La petite histoire a surtout retenu de ce personnage sa mort à l'Élysée, après une visite galante de Meg Steinheil, épouse d'un peintre pompier ; mais, fils d'un artisan parisien, fier de sa réussite dans la tannerie, Félix Faure incarne les « couches nouvelles » chères à Gambetta. Adjoint au maire du Havre à partir de 1870, soucieux des intérêts économiques de sa cité, député en 1881, sous-secrétaire d'État aux Colonies trois mois plus tard, il se veut « républicain conservateur », hostile aux radicaux. Il est vice-président de la Ligue des patriotes, fondée en 1882, qu'il quitte dès 1883 quand Déroulède prend violemment à partie la politique coloniale de Jules Ferry. Il occupe plusieurs postes ministériels (Commerce, Colonies, Marine) avant d'être élu président de la République, le 17 janvier 1895, contre le radical Henri Brisson. C'est précisément parce qu'il n'est pas un homme de premier plan qu'il a pu rassembler tous les adversaires des radicaux. Surnommé le « Président-Soleil » pour son amour du faste, il multiplie les voyages en province, et souhaite une République forte face aux monarchies. Il sait à cet effet user de son influence, facilite l'entente avec la Russie, aide à apaiser la crise de Fachoda. Mais il ne comprend pas la portée de l'affaire Dreyfus, et sa neutralité favorise les mouvements nationalistes. Son conservatisme, un certain manque de brio intellectuel, mais aussi son antidreyfusisme de fait, ont contribué à le faire oublier, ou à ne laisser de lui que le souvenir des circonstances de son décès.

Faure (Paul),

homme politique (Périgueux 1878 - Paris 1960).
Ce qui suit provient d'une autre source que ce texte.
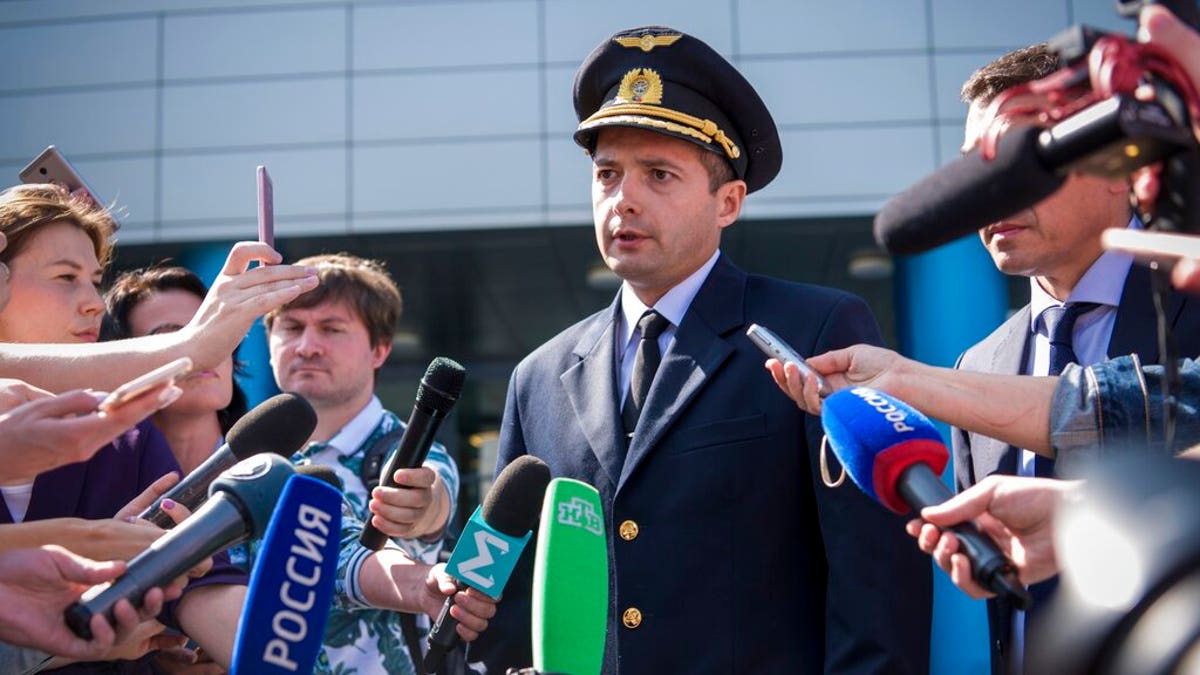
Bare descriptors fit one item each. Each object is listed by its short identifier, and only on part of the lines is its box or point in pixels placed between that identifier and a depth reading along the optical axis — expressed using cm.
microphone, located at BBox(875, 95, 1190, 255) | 144
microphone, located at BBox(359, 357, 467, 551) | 244
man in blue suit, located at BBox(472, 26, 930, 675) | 235
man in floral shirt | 333
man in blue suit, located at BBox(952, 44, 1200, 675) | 251
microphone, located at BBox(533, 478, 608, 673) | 173
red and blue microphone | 165
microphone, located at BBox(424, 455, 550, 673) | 220
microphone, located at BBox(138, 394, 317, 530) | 227
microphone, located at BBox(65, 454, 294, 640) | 164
Fils d'un avocat républicain, Paul Faure milite, à partir de 1901, dans les rangs du socialisme guesdiste. Tout au long de sa carrière politique, il se fera propagandiste : par le journalisme, mais aussi par les discours, brochures et ouvrages divers. Maire du Creusot (1925-1929), il est plusieurs fois député, et, après la scission de Tours en décembre 1920, devient, pour vingt ans, secrétaire général du Parti socialiste (SFIO). Il incarne, dès lors, l'appareil du parti, tandis que Léon Blum en est le leader intellectuel. Face aux courants d'opposition, il se pose en gardien de la doctrine, participant à l'exclusion des contestataires. Ministre d'État dans les gouvernements de Front populaire (1936-1938), il y assure la liaison avec le parti. Avec la montée des tensions internationales, il devient l'animateur d'une tendance de la SFIO anticommuniste favorable au maintien de la paix à tout prix. En 1938, la rupture est consommée avec la mouvance Blum, plus soucieuse de fermeté antifasciste.